The Data Integration Lifecycle
Data integration is the process of combining data residing at different sources and providing the user with a unified view of the data.
- Access – Data comes from many sources, including legacy applications and systems, databases, modern applications, various XML messages, and numerous types of documents (spreadsheets, project plans, text documents, etc). Identifying and accessing these sources is the first step to data integration.
- Discovery – This involves bringing all data sources out into the open, and documenting the uses and structures of poorly understood or described sources. This is also the point at which data semantics (patterns or rules that emerge from its structure and use) and the quality issue should be noted and flagged for further action.
- Cleansing – Data is cleaned up for accuracy and integrity. Clean-up can involve detecting and correcting errors, supplying missing elements and value, enforcing data standards, validating data, and purging duplicate entries.
- Integration – This step involves consolidating data across all systems and applications, accessing their fragmented data, creating an accurate and consistent view of their information assets, and leveraging those assets to drive business decisions and operations. This often means resolving inconsistent utilization and definition for identical terms across different contexts.
- Delivery – Correct, relevant data is made available in proper form, in a timely manner, to all users and applications that need such access. This might mean responding to queries that result in single records or small answer sets to delivering entire data sets for trend analysis or enterprise-wide reporting. This step also addresses the needs for data security, availability, privacy, and compliance requirements related to access and use.
- Development and Management – This is where XML-based toolsets enable those who manage data; business analysts, architects, developers, and managers to work together in creating a comprehensive set of data integration rules, processes, practices, and procedures, thereby capturing and implementing all the substantive work done in the five preceding steps. This step also tackles issues related to performance, scalability, and reliability needs for key enterprise applications and services.
- Auditing, Monitoring, and Reporting – Once its semantics and uses have been captured, omissions remedied, errors corrected, and quality examined and assured, ongoing observation and analysis are required to keep the data clean, correct, reliable, and available. This part of the process makes it possible to flag potential issues as they occur and to cycle them back through this lifecycle to make sure they are resolved. Auditing also helps to make sure that data remains visible, under control, and able to guide future changes and enhancements.
Types of Data Integration
There are methods of bringing data together into an integrated view and there are techniques for bringing data together physically, for an integration version. One can argue that both are a type of data integration, the difference being whether the data was physically moved and/or manipulated. Below are a few common data integration approaches.

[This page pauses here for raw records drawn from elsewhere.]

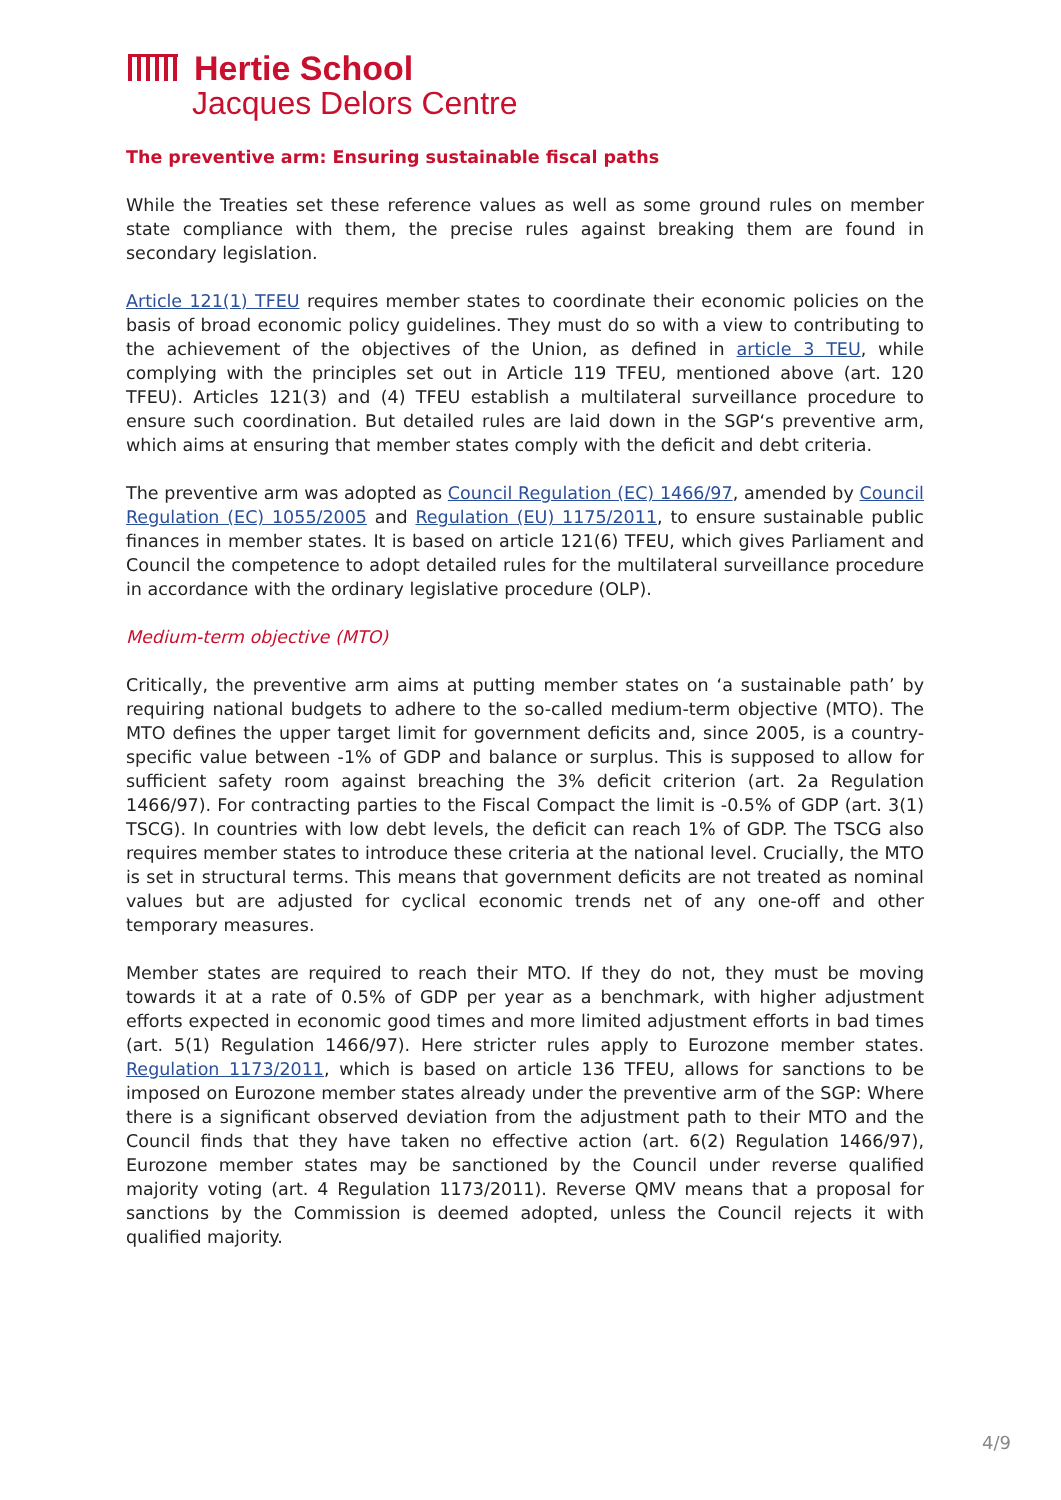Hertie School
Jacques Delors Centre
The preventive arm: Ensuring sustainable fiscal paths
While the Treaties set these reference values as well as some ground rules on member state compliance with them, the precise rules against breaking them are found in secondary legislation.
Article 121(1) TFEU requires member states to coordinate their economic policies on the basis of broad economic policy guidelines. They must do so with a view to contributing to the achievement of the objectives of the Union, as defined in article 3 TEU, while complying with the principles set out in Article 119 TFEU, mentioned above (art. 120 TFEU). Articles 121(3) and (4) TFEU establish a multilateral surveillance procedure to ensure such coordination. But detailed rules are laid down in the SGP‘s preventive arm, which aims at ensuring that member states comply with the deficit and debt criteria.
The preventive arm was adopted as Council Regulation (EC) 1466/97, amended by Council Regulation (EC) 1055/2005 and Regulation (EU) 1175/2011, to ensure sustainable public finances in member states. It is based on article 121(6) TFEU, which gives Parliament and Council the competence to adopt detailed rules for the multilateral surveillance procedure in accordance with the ordinary legislative procedure (OLP).
Medium-term objective (MTO)
Critically, the preventive arm aims at putting member states on ‘a sustainable path’ by requiring national budgets to adhere to the so-called medium-term objective (MTO). The MTO defines the upper target limit for government deficits and, since 2005, is a country-specific value between -1% of GDP and balance or surplus. This is supposed to allow for sufficient safety room against breaching the 3% deficit criterion (art. 2a Regulation 1466/97). For contracting parties to the Fiscal Compact the limit is -0.5% of GDP (art. 3(1) TSCG). In countries with low debt levels, the deficit can reach 1% of GDP. The TSCG also requires member states to introduce these criteria at the national level. Crucially, the MTO is set in structural terms. This means that government deficits are not treated as nominal values but are adjusted for cyclical economic trends net of any one-off and other temporary measures.
Member states are required to reach their MTO. If they do not, they must be moving towards it at a rate of 0.5% of GDP per year as a benchmark, with higher adjustment efforts expected in economic good times and more limited adjustment efforts in bad times (art. 5(1) Regulation 1466/97). Here stricter rules apply to Eurozone member states. Regulation 1173/2011, which is based on article 136 TFEU, allows for sanctions to be imposed on Eurozone member states already under the preventive arm of the SGP: Where there is a significant observed deviation from the adjustment path to their MTO and the Council finds that they have taken no effective action (art. 6(2) Regulation 1466/97), Eurozone member states may be sanctioned by the Council under reverse qualified majority voting (art. 4 Regulation 1173/2011). Reverse QMV means that a proposal for sanctions by the Commission is deemed adopted, unless the Council rejects it with qualified majority.
4/9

- Data Consolidation: Data consolidation physically brings data together from several separate systems, creating a version of the consolidated data in one data store. Often the goal of data consolidation is to reduce the number of data storage locations. Extract, transform, and load (ETL) technology supports data consolidation. ETL pulls data from sources, transforms it into an understandable format, and then transfers it to another database or data warehouse. The ETL process cleans, filters, and transforms data, and then applies business rules before data populates the new source.
- Data Propagation: Data propagation is the use of applications to copy data from one location to another. It is event-driven and can be done synchronously or asynchronously. Most synchronous data propagation supports two-way data exchange between the source and the target. Enterprise application integration (EAI) and enterprise data replication (EDR) technologies support data propagation. EAI integrates application systems for the exchange of messages and transactions. It is often used for real-time business transaction processing. Integration platform as a service (iPaaS) is a modern approach to EAI integration. EDR typically transfers large amounts of data between databases, instead of applications. base triggers and logs are used to capture and disseminate data changes between the source and remote databases.

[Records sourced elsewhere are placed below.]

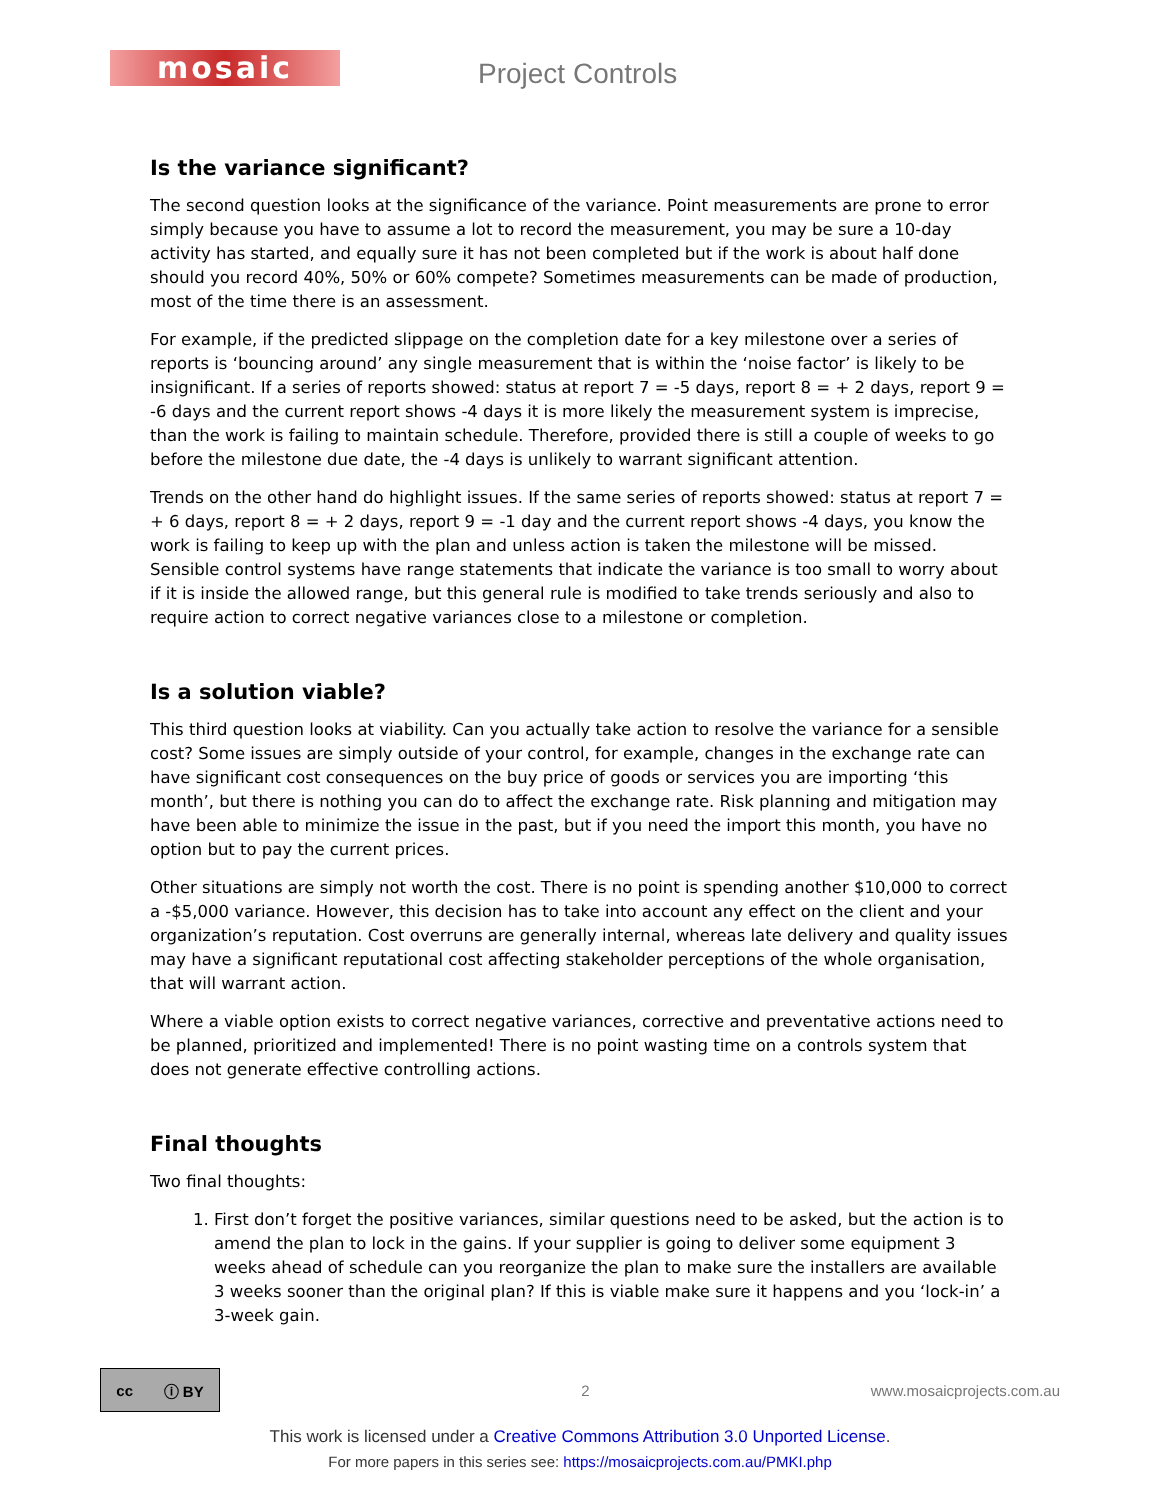mosaic
Project Controls
Is the variance significant?
The second question looks at the significance of the variance. Point measurements are prone to error simply because you have to assume a lot to record the measurement, you may be sure a 10-day activity has started, and equally sure it has not been completed but if the work is about half done should you record 40%, 50% or 60% compete? Sometimes measurements can be made of production, most of the time there is an assessment.
For example, if the predicted slippage on the completion date for a key milestone over a series of reports is ‘bouncing around’ any single measurement that is within the ‘noise factor’ is likely to be insignificant. If a series of reports showed: status at report 7 = -5 days, report 8 = + 2 days, report 9 = -6 days and the current report shows -4 days it is more likely the measurement system is imprecise, than the work is failing to maintain schedule. Therefore, provided there is still a couple of weeks to go before the milestone due date, the -4 days is unlikely to warrant significant attention.
Trends on the other hand do highlight issues. If the same series of reports showed: status at report 7 = + 6 days, report 8 = + 2 days, report 9 = -1 day and the current report shows -4 days, you know the work is failing to keep up with the plan and unless action is taken the milestone will be missed. Sensible control systems have range statements that indicate the variance is too small to worry about if it is inside the allowed range, but this general rule is modified to take trends seriously and also to require action to correct negative variances close to a milestone or completion.
Is a solution viable?
This third question looks at viability. Can you actually take action to resolve the variance for a sensible cost? Some issues are simply outside of your control, for example, changes in the exchange rate can have significant cost consequences on the buy price of goods or services you are importing ‘this month’, but there is nothing you can do to affect the exchange rate. Risk planning and mitigation may have been able to minimize the issue in the past, but if you need the import this month, you have no option but to pay the current prices.
Other situations are simply not worth the cost. There is no point is spending another $10,000 to correct a -$5,000 variance. However, this decision has to take into account any effect on the client and your organization’s reputation. Cost overruns are generally internal, whereas late delivery and quality issues may have a significant reputational cost affecting stakeholder perceptions of the whole organisation, that will warrant action.
Where a viable option exists to correct negative variances, corrective and preventative actions need to be planned, prioritized and implemented! There is no point wasting time on a controls system that does not generate effective controlling actions.
Final thoughts
Two final thoughts:
1. First don’t forget the positive variances, similar questions need to be asked, but the action is to amend the plan to lock in the gains. If your supplier is going to deliver some equipment 3 weeks ahead of schedule can you reorganize the plan to make sure the installers are available 3 weeks sooner than the original plan? If this is viable make sure it happens and you ‘lock-in’ a 3-week gain.
cc ⓘ BY
2 www.mosaicprojects.com.au
This work is licensed under a Creative Commons Attribution 3.0 Unported License.
For more papers in this series see: https://mosaicprojects.com.au/PMKI.php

- Data Virtualization: Virtualization uses an interface to provide a near real-time, unified view of data from disparate sources with different data models. Data can be viewed in one location but is not stored in that single location. Data virtualization retrieves and interprets data, but does not require uniform formatting or a single point of access.
- Data Federation: Federation is technically a form of data virtualization. It uses a virtual database and creates a common data model for heterogeneous data from different systems. Data is brought together and viewable from a single point of access. Enterprise information integration (EII) is a technology that supports data federation. It uses data abstraction to provide a unified view of data from different sources. That data can then be presented or analyzed in new ways through applications. Virtualization and federation are good workarounds for situations where data consolidation is cost prohibitive or would cause too many security and compliance issues.

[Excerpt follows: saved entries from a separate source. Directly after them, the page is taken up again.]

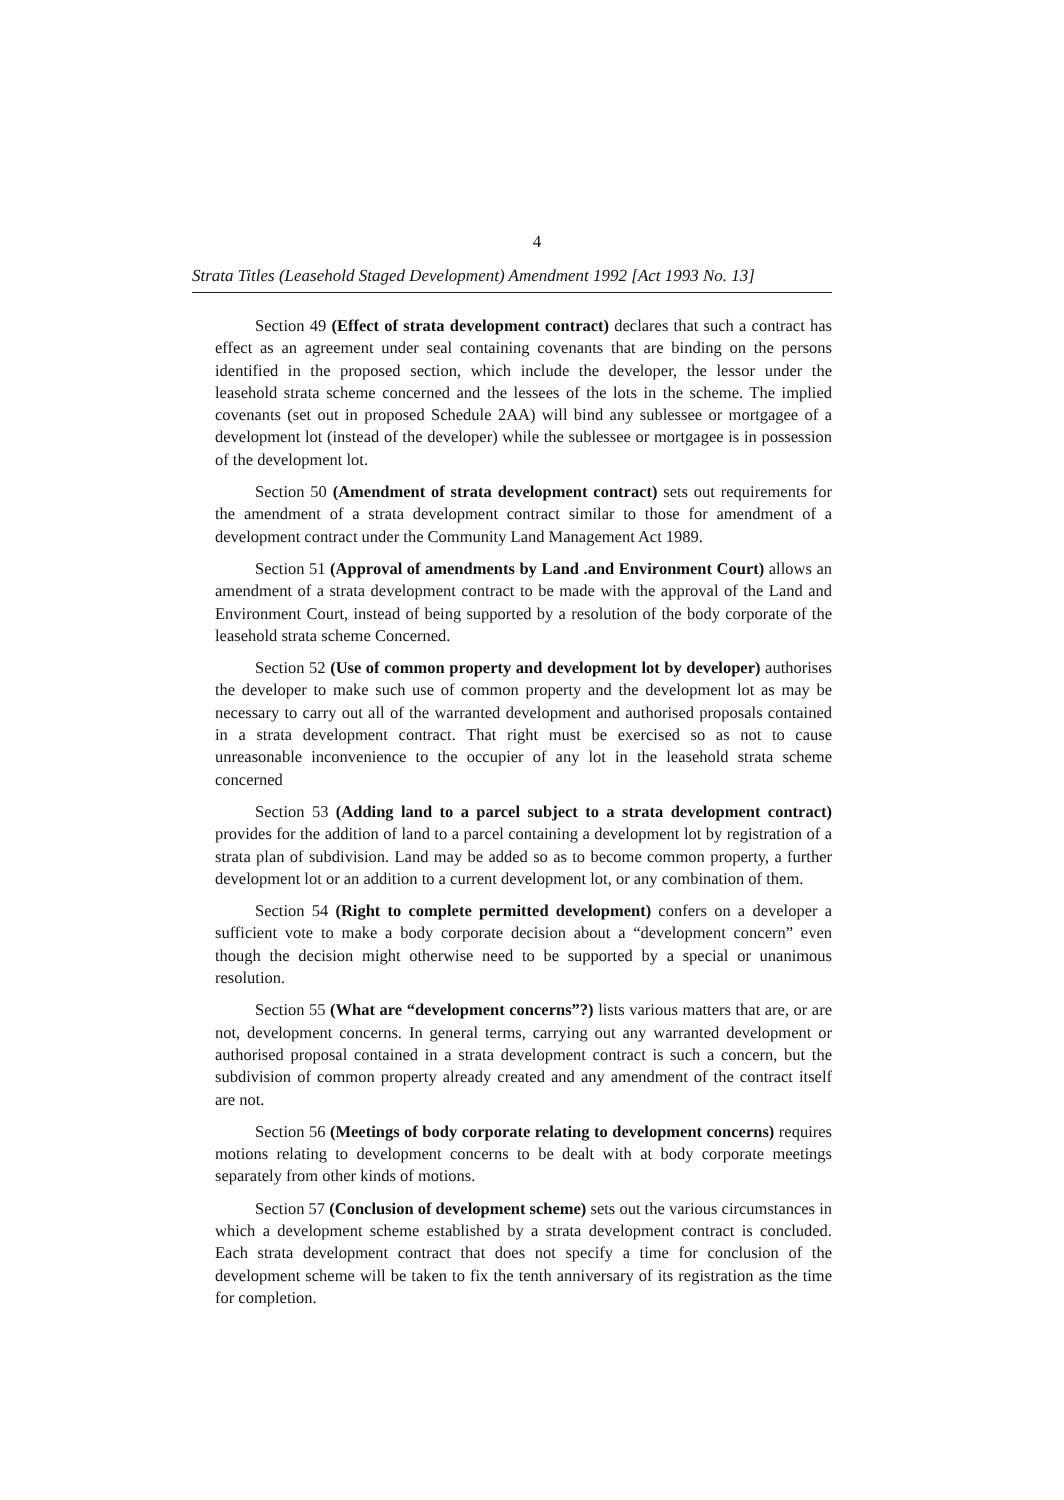4
Strata Titles (Leasehold Staged Development) Amendment 1992 [Act 1993 No. 13]
Section 49 (Effect of strata development contract) declares that such a contract has effect as an agreement under seal containing covenants that are binding on the persons identified in the proposed section, which include the developer, the lessor under the leasehold strata scheme concerned and the lessees of the lots in the scheme. The implied covenants (set out in proposed Schedule 2AA) will bind any sublessee or mortgagee of a development lot (instead of the developer) while the sublessee or mortgagee is in possession of the development lot.
Section 50 (Amendment of strata development contract) sets out requirements for the amendment of a strata development contract similar to those for amendment of a development contract under the Community Land Management Act 1989.
Section 51 (Approval of amendments by Land .and Environment Court) allows an amendment of a strata development contract to be made with the approval of the Land and Environment Court, instead of being supported by a resolution of the body corporate of the leasehold strata scheme Concerned.
Section 52 (Use of common property and development lot by developer) authorises the developer to make such use of common property and the development lot as may be necessary to carry out all of the warranted development and authorised proposals contained in a strata development contract. That right must be exercised so as not to cause unreasonable inconvenience to the occupier of any lot in the leasehold strata scheme concerned
Section 53 (Adding land to a parcel subject to a strata development contract) provides for the addition of land to a parcel containing a development lot by registration of a strata plan of subdivision. Land may be added so as to become common property, a further development lot or an addition to a current development lot, or any combination of them.
Section 54 (Right to complete permitted development) confers on a developer a sufficient vote to make a body corporate decision about a “development concern” even though the decision might otherwise need to be supported by a special or unanimous resolution.
Section 55 (What are “development concerns”?) lists various matters that are, or are not, development concerns. In general terms, carrying out any warranted development or authorised proposal contained in a strata development contract is such a concern, but the subdivision of common property already created and any amendment of the contract itself are not.
Section 56 (Meetings of body corporate relating to development concerns) requires motions relating to development concerns to be dealt with at body corporate meetings separately from other kinds of motions.
Section 57 (Conclusion of development scheme) sets out the various circumstances in which a development scheme established by a strata development contract is concluded. Each strata development contract that does not specify a time for conclusion of the development scheme will be taken to fix the tenth anniversary of its registration as the time for completion.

- Data Warehousing: Warehousing is included in this list because it is a commonly used term. However, its meaning is more generic than the other methods previously mentioned. Data warehouses are storage repositories for data. However, when the term “data warehousing,” is used, it implies the cleansing, reformatting, and storage of data, which is basically data integration.
Data Integration Techniques
There are several organizational levels on which the integration can be performed. As we go down the level of automated integration increases.
- Manual Integration or Common User Interface - users operate with all the relevant information accessing all the source systems or web page interfaces. No unified view of the data exists.
- Application-Based Integration - requires the particular applications to implement all the integration efforts. This approach is manageable only in case of a very limited number of applications.
- Middleware Data Integration - transfers the integration logic from particular applications to a new middleware layer. Although the integration logic is not implemented in the applications anymore, there is still a need for the applications to partially participate in the data integration.
- Uniform Data Access or Virtual Integration - leaves data in the source systems and defines a set of views to provide and access the unified view to the customer across the whole enterprise. For example, when a user accesses customer information, the particular details of the customer are transparently acquired from the respective system. The main benefits of the virtual integration are nearly zero latency of the data updates propagation from the source system to the consolidated view and no need for a separate store for the consolidated data. However, the drawbacks include the limited possibility of data's history and version management, the limitation to applying the method only to 'similar’ data sources (e.g. same type of database), and the fact that the access to the user data generates extra load on the source systems which may not have been designed to accommodate.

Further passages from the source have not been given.